Persistent Volume Claim support
You can configure Luna’s behavior for persistent volume claims depending on what you wish to achieve.
By default Luna ignores pods with bounded Persistent Volume Claims (PVC), unless the placeBoundPVC parameter is true. Luna can also ignore pods with local storage.
Benefits
Luna helps you to:
Simplify cluster operations (no need to create/maintain cluster autoscaling knobs)
Empower DevOps to focus on building their core business (quicker go-to-market)
Prevent wasted spend
Multiple cloud providers
GCP (GKE)
AWS (EKS)
Azure (AKS)
Oracle (OKE)
How Luna works
Luna watches pods on your Kubernetes cluster and creates nodes based on the new pods’ requirements. Depending on the resource needs, Luna will allocate one or more nodes. In the case of pods with lower resource needs, bin-packing will be chosen where compute is allocated for multiple pods. For larger pods, bin-selection will be chosen; in this case, the right size node will be allocated for each pod. For other use-cases such as workloads with GPU requirements, bin-selection is used. As pods terminate and compute can be reclaimed, Luna will automatically clean up and remove the unneeded nodes it is managing.
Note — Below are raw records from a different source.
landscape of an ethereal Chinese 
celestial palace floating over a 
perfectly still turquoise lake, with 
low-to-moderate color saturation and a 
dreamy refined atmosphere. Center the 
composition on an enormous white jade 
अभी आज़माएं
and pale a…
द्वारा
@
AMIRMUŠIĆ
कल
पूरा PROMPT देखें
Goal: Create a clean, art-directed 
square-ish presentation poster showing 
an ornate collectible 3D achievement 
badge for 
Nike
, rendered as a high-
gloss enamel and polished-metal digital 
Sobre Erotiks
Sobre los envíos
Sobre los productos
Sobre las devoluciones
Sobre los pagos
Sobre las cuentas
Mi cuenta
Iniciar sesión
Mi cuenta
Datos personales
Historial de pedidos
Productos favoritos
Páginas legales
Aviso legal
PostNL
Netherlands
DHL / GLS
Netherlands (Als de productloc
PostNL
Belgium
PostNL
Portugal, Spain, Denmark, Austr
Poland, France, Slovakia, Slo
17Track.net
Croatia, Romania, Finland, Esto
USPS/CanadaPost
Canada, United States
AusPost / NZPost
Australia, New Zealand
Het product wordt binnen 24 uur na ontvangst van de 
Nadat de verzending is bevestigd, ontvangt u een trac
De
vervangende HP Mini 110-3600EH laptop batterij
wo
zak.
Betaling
Luna chooses the most economical available node type that satisfies the bin-packing or bin-selection resource requirements. By default, Luna chooses x86_64 nodes. If the option includeArmInstance is enabled, Luna will also consider ARM64 nodes; in this case, the workloads to be placed by Luna must use multi-architecture images that include both x86_64 and ARM64.
Shared nodes with bin-packing
In this mode, Luna tries to bin-pack each pod taken into consideration on bigger nodes. Each pod will get a fixed nodeSelector: node.elotl.co/destination=bin-packing and will be scheduled on one of bigger nodes that luna starts with this label set.
Dedicated nodes with bin-selection
In this mode, each pod taken into consideration will get a nodeSelector with value for a new node, right-sized based on the pod's resource request.
For finding the best node, the following method is used:
Luna will take a list of all instance types, then that list will be narrowed down to the ones that can handle resource request. Then, Luna sorts them based on on-demand pricing (cheapest first) and Luna picks the first one (the cheapest).
As compared to bin-packing, node scale down with bin-selection is more aggressive.
The below diagram illustrates both bin-packing and bin-selection.
Pods considered by Luna
By default, Luna provisions compute for pods marked with specific labels or annotations (set by the labels or podAnnotations parameter) with the following exceptions:
- Daemonset pods are not considered.
- Pods in kube-system namespace are not considered, unless that namespace is removed from the namespacesExclude parameter.
- Pods with an existing node selector (pod.Spec.NodeSelector) are not considered, unless the placeNodeSelector parameter is set to true.
- Pods with bounded Persistent Volume Claims (PVC) are not considered, unless the placeBoundPVC parameter is set to true.
If a non-daemonset pod is not being considered by Luna, it won't be placed on Luna-allocated nodes.
Node Management
Luna does not manage all the nodes in your cluster: there is a subset of nodes in the cluster needed before deploying Luna (so it can run somewhere). A minimum of one node not managed by Luna is needed in a cluster to which Luna can be deployed. Luna will only scale down nodes that it started and manages.
Luna is only interested in the nodes labeled with:
"node.elotl.co/managed-by": "<luna-release-name>"
"node.elotl.co/created-by": "<luna-release-name>"
Luna adds these labels to all nodes which it starts.